Spontaneous reactivation of primitive quiescent cml cells is associated with upregulation of IL-3 expression

Abstract CML is a myeloproliferative disease of stem cell origin. Cell cycle active anti-neoplastic agents fail to eradicate the leukaemic clone suggesting the presence of a rare subset of quiescent leukaemic stem cells. By examining the gene expression of such cells and on their entry into cell cycle, the mechanisms supporting their viability and quiescence may be determined. Candidate lin − CD34 + haemopoietic stem cells were separated into cycling (G 1 SG 2 M) and non-cycling (G 0 ) populations by FACS and cultured separately, in serum free medium with or without added growth factors (GF). Gene expression analysis by RT-PCR on FACS-sorted viable (Propidium iodide − /Annexin-V − ) cells was carried out at baseline and on days 4, 8 and 12. In parallel, individual G 0 cells were automatically sorted into 96-well plates and cultured with or without GF. At baseline, quiescent BCR-ABL + cells expressed high levels of CD34, p21 and cyclin D2, low levels of Ki-67, cdc25 and TGF-β and very few contained either IL-3 or G-CSF transcripts.

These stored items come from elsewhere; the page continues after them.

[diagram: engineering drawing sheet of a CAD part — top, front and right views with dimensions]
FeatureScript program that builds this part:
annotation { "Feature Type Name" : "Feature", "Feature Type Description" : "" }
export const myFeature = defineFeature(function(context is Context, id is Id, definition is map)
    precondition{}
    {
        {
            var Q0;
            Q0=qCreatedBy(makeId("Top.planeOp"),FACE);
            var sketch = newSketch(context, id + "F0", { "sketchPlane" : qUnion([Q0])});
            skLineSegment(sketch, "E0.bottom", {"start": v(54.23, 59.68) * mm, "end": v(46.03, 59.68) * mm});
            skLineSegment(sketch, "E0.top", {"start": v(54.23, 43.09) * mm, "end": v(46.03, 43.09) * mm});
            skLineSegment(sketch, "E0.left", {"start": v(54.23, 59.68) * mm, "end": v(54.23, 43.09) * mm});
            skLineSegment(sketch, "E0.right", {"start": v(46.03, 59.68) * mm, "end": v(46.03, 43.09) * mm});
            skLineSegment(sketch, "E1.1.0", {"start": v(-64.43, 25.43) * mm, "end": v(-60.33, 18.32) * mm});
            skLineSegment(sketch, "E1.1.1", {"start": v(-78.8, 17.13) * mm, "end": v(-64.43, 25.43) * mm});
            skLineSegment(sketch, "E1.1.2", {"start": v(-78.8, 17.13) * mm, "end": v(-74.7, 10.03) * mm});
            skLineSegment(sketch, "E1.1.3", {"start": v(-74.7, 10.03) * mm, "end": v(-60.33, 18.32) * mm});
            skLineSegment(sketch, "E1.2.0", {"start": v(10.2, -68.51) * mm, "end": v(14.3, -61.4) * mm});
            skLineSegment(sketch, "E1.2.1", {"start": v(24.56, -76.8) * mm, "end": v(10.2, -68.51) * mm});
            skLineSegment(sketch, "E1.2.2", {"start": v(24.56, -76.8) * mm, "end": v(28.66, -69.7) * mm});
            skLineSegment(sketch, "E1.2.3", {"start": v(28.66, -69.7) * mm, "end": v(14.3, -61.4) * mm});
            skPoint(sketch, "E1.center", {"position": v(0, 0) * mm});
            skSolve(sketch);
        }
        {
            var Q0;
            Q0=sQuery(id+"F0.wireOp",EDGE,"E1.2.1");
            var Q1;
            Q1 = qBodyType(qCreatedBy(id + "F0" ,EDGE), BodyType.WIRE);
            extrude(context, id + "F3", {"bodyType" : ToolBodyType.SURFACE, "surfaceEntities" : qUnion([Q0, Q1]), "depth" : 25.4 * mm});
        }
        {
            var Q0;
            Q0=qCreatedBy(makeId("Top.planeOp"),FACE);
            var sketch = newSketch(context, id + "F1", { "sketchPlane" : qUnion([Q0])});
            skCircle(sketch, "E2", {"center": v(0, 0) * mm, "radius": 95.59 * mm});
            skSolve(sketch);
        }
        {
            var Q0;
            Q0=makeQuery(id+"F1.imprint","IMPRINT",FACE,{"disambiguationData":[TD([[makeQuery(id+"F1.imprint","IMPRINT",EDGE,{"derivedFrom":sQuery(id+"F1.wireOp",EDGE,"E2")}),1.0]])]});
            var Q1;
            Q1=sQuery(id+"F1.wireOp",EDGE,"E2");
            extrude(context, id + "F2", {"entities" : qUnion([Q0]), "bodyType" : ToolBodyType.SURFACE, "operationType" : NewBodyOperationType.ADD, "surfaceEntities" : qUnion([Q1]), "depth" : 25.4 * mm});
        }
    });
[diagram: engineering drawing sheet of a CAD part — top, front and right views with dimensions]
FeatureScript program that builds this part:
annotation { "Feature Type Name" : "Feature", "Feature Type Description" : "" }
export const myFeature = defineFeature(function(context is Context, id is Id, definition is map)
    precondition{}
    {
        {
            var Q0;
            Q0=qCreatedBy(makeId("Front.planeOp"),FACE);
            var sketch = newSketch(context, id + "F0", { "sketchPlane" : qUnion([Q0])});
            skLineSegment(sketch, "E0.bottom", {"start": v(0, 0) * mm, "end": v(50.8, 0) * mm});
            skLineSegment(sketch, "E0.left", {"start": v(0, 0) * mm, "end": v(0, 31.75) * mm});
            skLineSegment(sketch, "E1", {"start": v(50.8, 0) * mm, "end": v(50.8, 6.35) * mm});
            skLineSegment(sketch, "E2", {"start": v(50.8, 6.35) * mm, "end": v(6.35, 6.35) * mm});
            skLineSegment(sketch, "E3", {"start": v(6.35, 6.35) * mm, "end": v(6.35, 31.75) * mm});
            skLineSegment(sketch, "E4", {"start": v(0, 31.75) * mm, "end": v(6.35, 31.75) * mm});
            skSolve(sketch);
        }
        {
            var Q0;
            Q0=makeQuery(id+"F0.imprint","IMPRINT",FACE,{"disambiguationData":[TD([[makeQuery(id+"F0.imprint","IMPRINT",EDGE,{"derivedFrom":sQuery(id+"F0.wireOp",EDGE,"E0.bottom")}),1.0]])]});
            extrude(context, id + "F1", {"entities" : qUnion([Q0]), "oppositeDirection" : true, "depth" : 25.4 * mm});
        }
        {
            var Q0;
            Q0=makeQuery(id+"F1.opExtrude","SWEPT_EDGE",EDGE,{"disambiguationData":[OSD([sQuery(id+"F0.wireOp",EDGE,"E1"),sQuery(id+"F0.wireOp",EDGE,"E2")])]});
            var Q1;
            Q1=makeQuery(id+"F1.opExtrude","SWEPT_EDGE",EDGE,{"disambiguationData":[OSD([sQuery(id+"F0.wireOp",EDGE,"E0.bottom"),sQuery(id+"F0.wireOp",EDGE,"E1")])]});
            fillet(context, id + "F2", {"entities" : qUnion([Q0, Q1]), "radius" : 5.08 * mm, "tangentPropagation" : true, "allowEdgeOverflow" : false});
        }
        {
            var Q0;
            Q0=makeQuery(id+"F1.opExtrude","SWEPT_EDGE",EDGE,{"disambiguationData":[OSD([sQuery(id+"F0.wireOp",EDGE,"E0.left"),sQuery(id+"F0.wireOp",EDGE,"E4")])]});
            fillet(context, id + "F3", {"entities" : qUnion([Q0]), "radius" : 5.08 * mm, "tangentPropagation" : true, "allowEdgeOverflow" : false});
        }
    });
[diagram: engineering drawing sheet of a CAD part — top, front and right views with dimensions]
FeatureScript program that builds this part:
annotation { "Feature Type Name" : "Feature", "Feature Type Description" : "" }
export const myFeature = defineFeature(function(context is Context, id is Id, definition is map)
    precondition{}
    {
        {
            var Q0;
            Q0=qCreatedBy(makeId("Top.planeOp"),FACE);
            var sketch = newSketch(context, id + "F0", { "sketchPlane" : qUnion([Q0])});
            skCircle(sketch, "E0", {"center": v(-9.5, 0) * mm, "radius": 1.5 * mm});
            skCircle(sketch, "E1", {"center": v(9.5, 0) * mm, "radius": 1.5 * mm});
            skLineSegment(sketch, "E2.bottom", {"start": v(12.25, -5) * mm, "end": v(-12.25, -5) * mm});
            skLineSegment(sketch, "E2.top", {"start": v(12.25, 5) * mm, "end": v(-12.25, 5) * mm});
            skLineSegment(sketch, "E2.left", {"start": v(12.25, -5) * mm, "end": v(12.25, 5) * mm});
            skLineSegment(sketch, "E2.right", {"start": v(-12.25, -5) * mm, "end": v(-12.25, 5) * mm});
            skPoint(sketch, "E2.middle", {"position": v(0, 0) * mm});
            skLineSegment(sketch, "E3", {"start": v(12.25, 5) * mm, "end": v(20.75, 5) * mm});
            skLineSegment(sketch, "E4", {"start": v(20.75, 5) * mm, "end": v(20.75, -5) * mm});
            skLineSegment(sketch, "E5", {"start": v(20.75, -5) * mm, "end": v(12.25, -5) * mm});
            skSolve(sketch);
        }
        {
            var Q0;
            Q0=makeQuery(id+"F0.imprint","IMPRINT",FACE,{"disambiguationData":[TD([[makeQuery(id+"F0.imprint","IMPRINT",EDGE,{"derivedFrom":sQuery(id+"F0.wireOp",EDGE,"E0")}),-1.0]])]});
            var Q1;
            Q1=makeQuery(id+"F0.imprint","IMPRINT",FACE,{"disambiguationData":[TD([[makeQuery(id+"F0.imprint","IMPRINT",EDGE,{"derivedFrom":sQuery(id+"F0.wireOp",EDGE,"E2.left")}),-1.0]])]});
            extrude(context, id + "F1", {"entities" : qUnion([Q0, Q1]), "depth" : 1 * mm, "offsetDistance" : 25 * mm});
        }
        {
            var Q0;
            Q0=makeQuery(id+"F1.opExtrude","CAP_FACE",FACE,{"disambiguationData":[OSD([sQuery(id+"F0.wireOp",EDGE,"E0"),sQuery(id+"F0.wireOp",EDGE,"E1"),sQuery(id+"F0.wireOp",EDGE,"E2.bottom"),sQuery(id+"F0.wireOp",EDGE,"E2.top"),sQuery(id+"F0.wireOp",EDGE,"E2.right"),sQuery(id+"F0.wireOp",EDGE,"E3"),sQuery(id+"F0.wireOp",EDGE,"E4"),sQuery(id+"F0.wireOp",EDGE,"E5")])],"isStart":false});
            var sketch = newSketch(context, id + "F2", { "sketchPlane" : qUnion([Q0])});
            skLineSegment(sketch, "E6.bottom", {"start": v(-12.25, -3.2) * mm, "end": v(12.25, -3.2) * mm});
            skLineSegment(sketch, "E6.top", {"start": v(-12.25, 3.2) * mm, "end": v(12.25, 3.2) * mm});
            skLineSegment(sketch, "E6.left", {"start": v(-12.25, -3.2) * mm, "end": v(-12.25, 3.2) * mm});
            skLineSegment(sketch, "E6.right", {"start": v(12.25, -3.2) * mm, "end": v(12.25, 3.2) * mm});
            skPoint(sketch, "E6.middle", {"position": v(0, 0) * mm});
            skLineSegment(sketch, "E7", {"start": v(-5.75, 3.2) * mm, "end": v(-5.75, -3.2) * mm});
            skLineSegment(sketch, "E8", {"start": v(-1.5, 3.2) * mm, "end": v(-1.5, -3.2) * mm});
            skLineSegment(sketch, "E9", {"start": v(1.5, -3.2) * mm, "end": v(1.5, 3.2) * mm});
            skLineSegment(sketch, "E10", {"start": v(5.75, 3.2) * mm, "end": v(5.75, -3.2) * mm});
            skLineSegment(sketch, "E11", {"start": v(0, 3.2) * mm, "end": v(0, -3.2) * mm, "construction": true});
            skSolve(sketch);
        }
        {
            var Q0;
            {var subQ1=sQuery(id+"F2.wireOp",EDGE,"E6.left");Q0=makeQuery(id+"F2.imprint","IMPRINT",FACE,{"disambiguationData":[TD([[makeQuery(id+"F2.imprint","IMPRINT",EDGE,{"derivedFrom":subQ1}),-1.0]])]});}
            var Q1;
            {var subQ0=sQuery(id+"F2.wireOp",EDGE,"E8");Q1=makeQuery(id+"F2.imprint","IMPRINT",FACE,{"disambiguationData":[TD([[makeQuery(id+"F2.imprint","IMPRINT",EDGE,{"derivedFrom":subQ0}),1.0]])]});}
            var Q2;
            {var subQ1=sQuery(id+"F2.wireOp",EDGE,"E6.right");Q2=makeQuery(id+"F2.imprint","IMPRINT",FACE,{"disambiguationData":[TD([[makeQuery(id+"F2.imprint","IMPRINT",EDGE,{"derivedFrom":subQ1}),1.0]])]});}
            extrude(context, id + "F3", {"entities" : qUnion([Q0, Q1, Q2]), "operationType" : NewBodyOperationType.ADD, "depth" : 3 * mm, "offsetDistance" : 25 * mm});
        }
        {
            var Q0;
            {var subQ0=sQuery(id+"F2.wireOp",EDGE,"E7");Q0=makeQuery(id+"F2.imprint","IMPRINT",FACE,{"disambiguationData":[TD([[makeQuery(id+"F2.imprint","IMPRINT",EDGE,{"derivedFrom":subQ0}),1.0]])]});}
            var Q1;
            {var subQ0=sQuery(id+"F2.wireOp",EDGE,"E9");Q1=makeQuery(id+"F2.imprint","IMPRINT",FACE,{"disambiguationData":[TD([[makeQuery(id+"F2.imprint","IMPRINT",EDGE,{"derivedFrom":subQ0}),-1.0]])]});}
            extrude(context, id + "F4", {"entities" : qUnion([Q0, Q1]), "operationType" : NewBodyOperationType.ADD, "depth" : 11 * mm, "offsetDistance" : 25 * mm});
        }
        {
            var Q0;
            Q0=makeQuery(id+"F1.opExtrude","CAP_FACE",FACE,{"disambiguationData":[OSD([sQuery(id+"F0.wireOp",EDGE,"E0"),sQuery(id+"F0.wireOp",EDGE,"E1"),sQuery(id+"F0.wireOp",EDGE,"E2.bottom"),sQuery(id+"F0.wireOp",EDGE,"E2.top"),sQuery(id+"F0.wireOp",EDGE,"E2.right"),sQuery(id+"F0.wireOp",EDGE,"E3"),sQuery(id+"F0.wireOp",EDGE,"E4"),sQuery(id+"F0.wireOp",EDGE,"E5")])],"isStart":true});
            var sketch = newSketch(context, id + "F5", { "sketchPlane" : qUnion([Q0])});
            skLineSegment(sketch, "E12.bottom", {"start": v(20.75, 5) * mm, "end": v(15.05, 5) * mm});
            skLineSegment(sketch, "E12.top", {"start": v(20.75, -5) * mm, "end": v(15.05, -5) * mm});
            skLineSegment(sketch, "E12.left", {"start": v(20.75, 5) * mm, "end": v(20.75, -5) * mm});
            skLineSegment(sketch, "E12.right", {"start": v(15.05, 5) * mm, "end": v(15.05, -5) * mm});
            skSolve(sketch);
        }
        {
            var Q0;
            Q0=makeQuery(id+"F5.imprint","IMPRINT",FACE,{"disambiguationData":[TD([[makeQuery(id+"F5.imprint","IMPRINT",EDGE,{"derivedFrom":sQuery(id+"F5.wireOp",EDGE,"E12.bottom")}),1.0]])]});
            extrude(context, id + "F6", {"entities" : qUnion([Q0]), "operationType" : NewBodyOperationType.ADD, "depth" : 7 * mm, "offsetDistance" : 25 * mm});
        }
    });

In comparison, cycling BCR-ABL + cells expressed similar levels of CD34 and cyclin D2, less p21, higher levels of Ki-67, cdc25 and TGF-β, and the majority were positive for IL-3 and G-CSF. Following culture in the absence of added GF, (and in association with entry into cell cycle, clone formation from single cells, upregulation of Ki-67 and cdc25), IL-3 and G-CSF transcripts could be detected, in association with continued BCR-ABL and CD34 expression, in the progeny of quiescent CML cells. Thus, in CML patients, quiescence is accompanied by a lack of constitutive IL-3 or G-CSF expression (in spite of the continued presence of BCR-ABL and CD34 mRNA), and is spontaneously reversible (in the absence of GF) in association with an upregulation of IL-3 and/or G-CSF expression. Under conditions of low cytokine concentrations these cells would be predicted to enjoy a proliferative advantage over their quiescent Ph − /BCR-ABL − counterparts and may therefore be of potential physiological relevance in CML.